Alors une brillante lumière courut dans la vallée : c’était le jeune Phosphorus ; la fleur du lis de feu le vit, et elle murmura saisie d’un ardent désir :

— Beau jeune homme, sois à moi pour toujours, car je t’aime, et si tu me délaissais il me faudrait mourir.

Et le jeune Phosphorus lui répondit :

— Je veux être à toi, belle fleur, mais alors, enfant dénaturé, tu quitteras ton père et ta mère et tu ne connaîtras plus tes compagnes. Tu seras plus grande et plus forte que toutes celles qui sont maintenant tes égales. Le désir bienfaisant qui réchauffe maintenant ton être, divisé en cent rayons, fera ton tourment et ton martyre, car le sens enfantera les sens, et la plus grande joie qu’allumera l’étincelle que je jette en toi sera une douleur sans espoir qui te fera mourir pour germer de nouveau en étrangère : cette étincelle est la pensée.

— Ah ! dit le fleur d’une voix plaintive, puis-je donc m’empêcher, dans l’ardeur qui m’embrase de me donner à toi ? puis-je t’aimer plus que je ne le fais maintenant ? et ne puis-je pas te regarder comme à présent lorsque tu m’anéantiras ?

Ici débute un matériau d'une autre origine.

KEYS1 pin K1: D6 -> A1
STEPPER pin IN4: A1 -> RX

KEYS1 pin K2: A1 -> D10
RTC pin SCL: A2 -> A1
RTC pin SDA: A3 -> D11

Alors le jeune Phosphorus l’embrassa, et comme traversée par un rayon de lumière elle s’enflamma, et des flammes sortit un être étranger, qui, s’enfuyant rapidement de la vallée, se mit à voltiger dans les espaces infinis, ne s’inquiétant plus des compagnes de sa jeunesse et du jeune homme chéri. Celui-ci se plaignit d’avoir perdu sa bien-aimée, car un amour immense pour la belle fleur de lis l’entraînait dans la vallée solitaire, et, attendries de sa douleur, les roches de granit abaissaient leurs têtes.

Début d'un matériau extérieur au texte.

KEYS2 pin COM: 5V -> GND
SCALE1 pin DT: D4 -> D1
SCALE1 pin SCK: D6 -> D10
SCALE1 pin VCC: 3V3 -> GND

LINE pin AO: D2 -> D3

Mais une d’elles ouvrit son sein, et en sortit un noir dragon ailé, qui disait en s’envolant au dehors :

— Mes frères les métaux dorment là dedans, mais moi je suis toujours actif et éveillé, et je veux te venir en aide.

Et en s’abaissant vers les plaines le dragon atteignit l’être qui était né de la fleur de lis ; il l’emporta sur la colline et l’enferma dans ses ailes. Alors la fleur reparut, mais la pensée qui était restée déchirait son âme, et son amour pour le jeune Phosphorus était une poignante douleur, et en respirant sa vapeur empoisonnée les petites fleurs qui autrefois se réjouissaient de son regard se flétrissaient et mouraient.

Le jeune Phosphorus revêtit une brillante armure, où jouaient des rayons de mille couleurs, et combattit le dragon, qui de son aile noire frappait la cotte de mailles, qui rendait un son éclatant ; et ce son puissant donnait la vie aux petites fleurs qui voltigeaient comme des oiseaux bigarrés autour du dragon, qui perdait ses forces, et, vaincu finit par se cacher au fond de la terre.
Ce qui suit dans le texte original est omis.